Alric and Boyd Party Photo
Germany-based, Jamaican-born DJ Rix Rax at Club Asylum, with owner Ribby Chung (in white shirt)

We had DJ friends abroad who, when they would come to visit, we would set them up in a club tell them [don’t] I don’t want no trying to please the crowd ting. If you’re German, play like how you would for a German crowd. At the time, we were playing in the biggest and the most beautiful club in Kingston, called Mirage. It was almost like a Ministry of Sound, or a Space. It was big. When our friends came down from wherever, we would put them in that club. What sealed the deal was when our friend from Germany,  Rix Rax, came to play in Mirage. It was the first and only time I have seen a DJ get a standing ovation in a club. They stopped and they just clapped.
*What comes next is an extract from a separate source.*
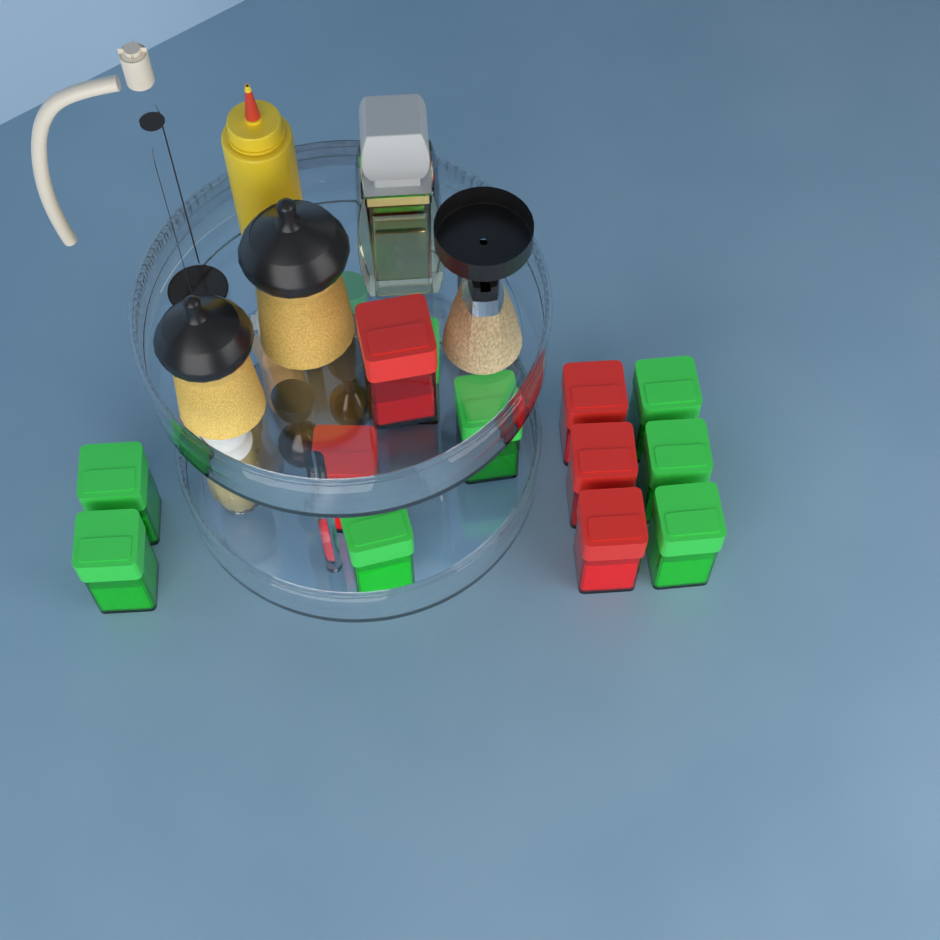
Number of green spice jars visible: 8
ALRIC: You have heard how notoriously hard a Jamaican crowd can be. When he’s able to win over a Jamaican crowd with European dance music, you must realize waahgwan deh suh.

Deep Fried

BOYD: The first rave party we did was called Hill House, at a mansion that could house about 500 people in the living room. We played on a balcony looking down. It went until 10a.m. the next day, and we only played dance music—jungle, techno, drum and bass, in 1996. It was amazing to see the reaction of the people. We said, “OK, there is a market for this.” Then we went to [Kingston club] Mingles, and did our Friday night after-hours party there. It was free, so everybody came. That lasted for about three years. There was a spinoff at a new venue called Harry’s Bar, and that was when glowsticks were introduced to the Jamaican audience, in 1998.

That party had maybe over 1,000 people. It got the word of Ribby Chung, who owns [legendary Kingston club] Asylum, and he said I have Monday nights free, what would it take to do what you did at Harry’s Bar, in Club Asylum? We never thought it would have been commercial but we found out that it could be done. And we called it Alric and Boyd Monday Night Rave. Every Monday, you’d get the best of what the scene has to offer. You’d be up to date on what was happening in Ibiza. People from Jamaica actually go to Ibiza and, when they come back, they’d say these are the songs I’d hear playing over there. You don’t have to leave, you can come here and get the same thing. That lasted between 1998 to 2003.

ALRIC: In 2004, we did it in the [successor club to Asylum] Quad.